Monday, March 12, 2012

A Critique Partner | Defined

By Pamela

Why should a writer have a critique partner? What do they really do? It's really hard to take what I have here and define it. And critique partners can mean one thing to one writer, another to the next. To put it as simply as possible, I'll say that ...

... a good critique partner:

  • knows and respects your writing goals
  • is familiar with and appreciates your writing style 
  • doesn't try to conform your writing style to match her own
  • probably isn't related to you--your family members aren't likely the best to judge your work
  • is fair in her criticism as well as her praise
  • reciprocates
  • understands The Sandwich principle: praise (bread) + criticism (meat and cheese and sometimes mayo--but never more than you can stand) + praise (bread)
  • respects your time when asking for your input
  • respects your deadline when you ask for input
  • knows the value of an encouraging word 
  • understands the publishing market (if your goal is to be published)
  • admits when a particular genre is not her forte
  • admits when grammar isn't her forte 
  • reads--and reads widely
  • is honest in her assessment but never harsh

If you haven't found a critique partner, check online for area writing groups.
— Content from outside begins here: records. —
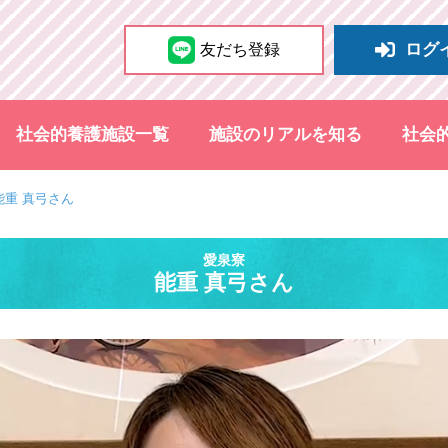
ログ
友だち登録
社会的養護施設一覧
施設のリアルを知る
社会
能重 真弓さん
愛泉寮
能重 真弓さん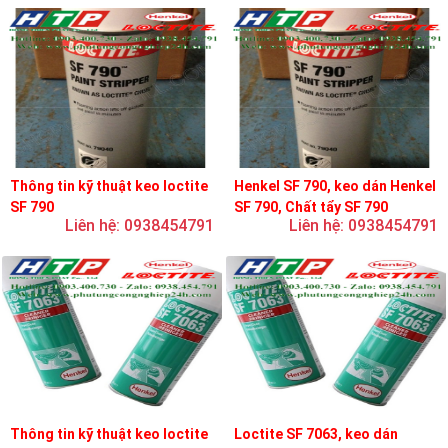
Thông tin kỹ thuật keo loctite
Henkel SF 790, keo dán Henkel
SF 790
SF 790, Chất tẩy SF 790
Liên hệ: 0938454791
Liên hệ: 0938454791
Thông tin kỹ thuật keo loctite
Loctite SF 7063, keo dán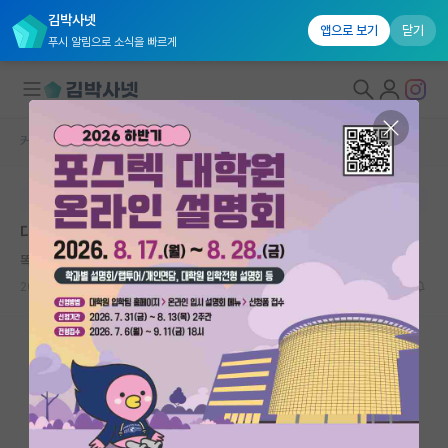
김박사넷
앱으로 보기
닫기
푸시 알림으로 소식을 빠르게
커뮤니티 홈
자유 게시판(아무개랩)
대학원생 모집
본문이 수정되지 않는 박제글입니다.
국내대학원 정보
대학원 진학 분야 고민입니다..
연구실&오픈랩
똑똑한 소크라테스
커뮤니티
2023.11.27
4
1198
커뮤니티 홈
전체글보기
베스트 게시판
IF 명예의전당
Attend a few and see who you connect with. You might enjoy the support of a group that meets in public or find that an online group better suits your schedule. For us, a mix of both works well--much of our communication takes place via email but we meet for lunches two, three, four at a time and as a whole group whenever possible. 

In closing, may I add that the Track Changes feature in Word can be a critique partner's best ally? If you're not using it, check it out.